“Last Vegas” screened as the Chicago International Film Festival’s Surprise Screening. This early review is merely an impression of the version screened.
One would hope that a movie called “Last Vegas” might be the last time some legendary actors starred in such a simple, dumb comedy to be humiliated. Somehow such a thing seems unlikely, especially when this is hardly the first time Robert De Niro has signed up for such a pitiful exploit.
The difference is that Michael Douglas, Morgan Freeman, Kevin Kline and De Niro will all likely survive “Last Vegas” mostly unscathed.
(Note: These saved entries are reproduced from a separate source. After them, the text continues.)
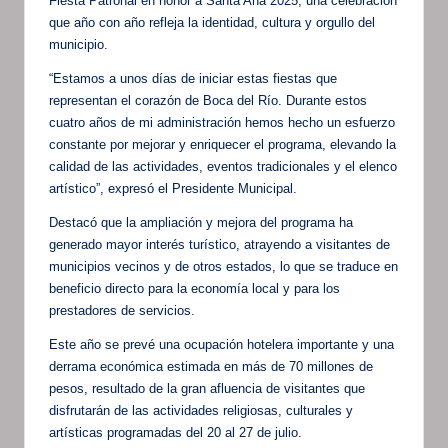
Fiesta Patronal en honor a Santa Ana 2025, una celebración
que año con año refleja la identidad, cultura y orgullo del
municipio.
“Estamos a unos días de iniciar estas fiestas que
representan el corazón de Boca del Río. Durante estos
cuatro años de mi administración hemos hecho un esfuerzo
constante por mejorar y enriquecer el programa, elevando la
calidad de las actividades, eventos tradicionales y el elenco
artístico”, expresó el Presidente Municipal.
Destacó que la ampliación y mejora del programa ha
generado mayor interés turístico, atrayendo a visitantes de
municipios vecinos y de otros estados, lo que se traduce en
beneficio directo para la economía local y para los
prestadores de servicios.
Este año se prevé una ocupación hotelera importante y una
derrama económica estimada en más de 70 millones de
pesos, resultado de la gran afluencia de visitantes que
disfrutarán de las actividades religiosas, culturales y
artísticas programadas del 20 al 27 de julio.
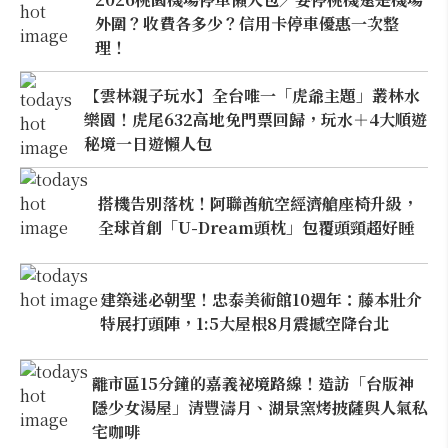
外圍？收費各多少？信用卡停車優惠一次整
理！
【雲林親子玩水】全台唯一「虎爺主題」叢林水
樂園！虎尾632高地免門票回歸，玩水＋4大順遊
秘境一日遊懶人包
搭機告別落枕！阿聯酋航空經濟艙座椅升級，
全球首創「U-Dream頭枕」包覆頭頸超好睡
建築迷必朝聖！忠泰美術館10週年：藤本壯介
特展打頭陣，1:5大屋根8月震撼空降台北
離市區15分鐘的嘉義祕境路線！造訪「台版神
隱少女湯屋」清豐濤月、湖景窯烤披薩與人氣私
宅咖啡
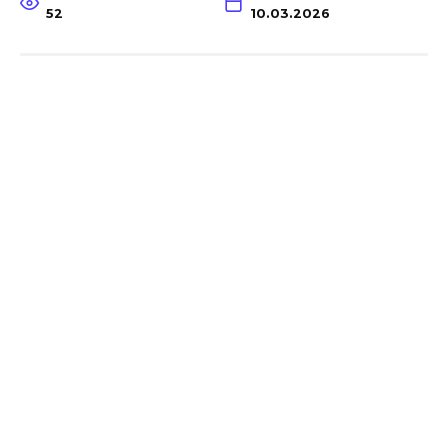
52
10.03.2026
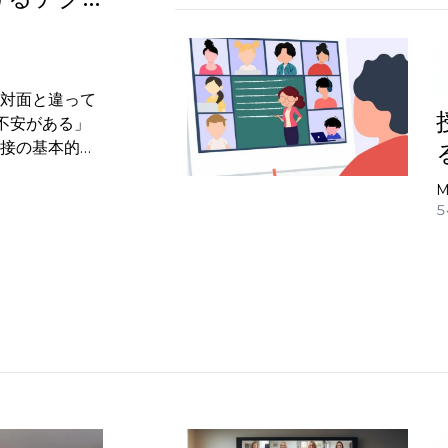
？対面と違って
不安がある」
面接の基本的な
ポイントま
M
さしく解説し
5
の選び方も紹介
見です！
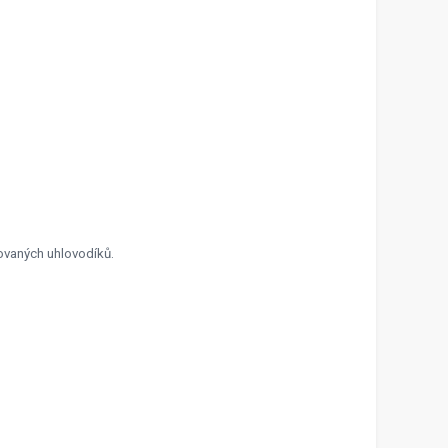
rovaných uhlovodíků.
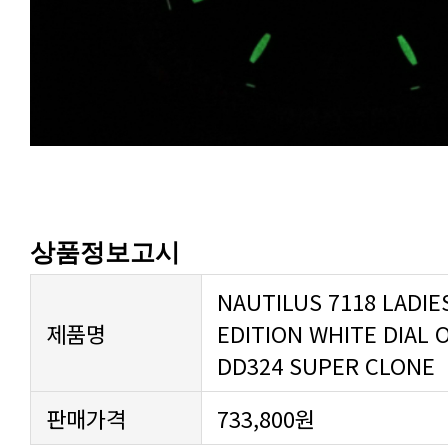
상품정보고시
제품명
DD324 SUPER CLONE
판매가격
733,800원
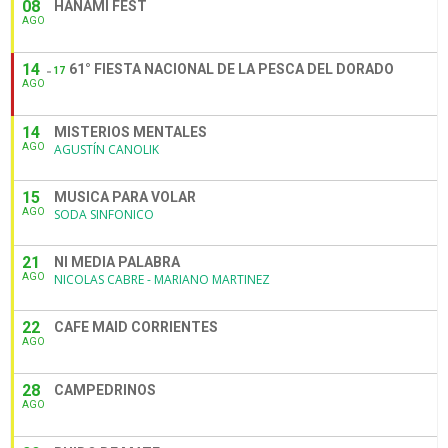
08
HANAMI FEST
AGO
14
61° FIESTA NACIONAL DE LA PESCA DEL DORADO
17
AGO
14
MISTERIOS MENTALES
AGO
AGUSTÍN CANOLIK
15
MUSICA PARA VOLAR
AGO
SODA SINFONICO
21
NI MEDIA PALABRA
AGO
NICOLAS CABRE - MARIANO MARTINEZ
22
CAFE MAID CORRIENTES
AGO
28
CAMPEDRINOS
AGO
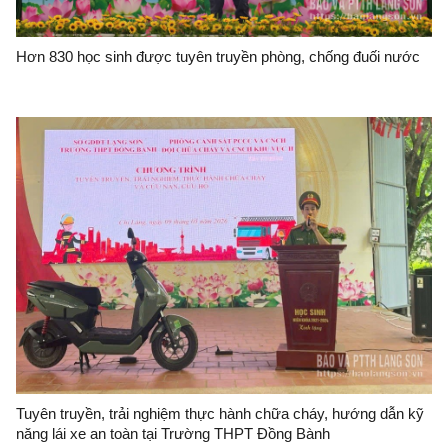
Hơn 830 học sinh được tuyên truyền phòng, chống đuối nước
Tuyên truyền, trải nghiệm thực hành chữa cháy, hướng dẫn kỹ
năng lái xe an toàn tại Trường THPT Đồng Bành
Jon Turtletaub’s film is unfunny enough to be listless, a litany of Vegas set pieces with old people that are hardly even designed to be funny, and yet it still manages to fall far short of the kind of outrageous raunch and madcap insanity that came to define the “Hangover” sequels.
The four are childhood friends reuniting for 70-year-old Douglas’s bachelor party before he gets hitched to a 30-year-old. De Niro, the grump that he is, hates Douglas’s guts after Douglas stood up his wife’s funeral. Kline and Freeman talk him into coming, and as soon as they get off the plane, the two are competing for the attention of a pretty lounge singer (Mary Steenburgen) closer to their age. Their adventures continue to bottle service at a night club and a blowout bachelor party bash after Freeman wins $100 grand at blackjack.
But to say the movie found much for the foursome to do with that money is a stretch. The four get to serve as judges for a bikini contest hosted by LMFAO’s Redfoo, but their involvement is limited to waving paper 10s in the air as girls parade in front of them. Occasionally Freeman gets to dance and Kline gets to flirt, but there does not seem to be an actual joke beyond, “look at this colorful suit,” “look at this stripper” or “look at this transvestite dressed as Madonna.”
The group is better suited to riffing on one another, but Dan Fogleman’s (“Crazy, Stupid Love”) script gives them awfully little to work with. Their stuttering over how to pronounce Fifty (Fitty) Cent’s name is about as far as they get. Literally the film’s biggest laugh is a cutaway shot to a rotating bed after Kline announces during his hangover that “everything’s spinning.”
Presumably you could do worse than “Last Vegas,” and so could this collection of Oscar winners, but to say this film isn’t horribly humiliating and disappointing is just tempting fate.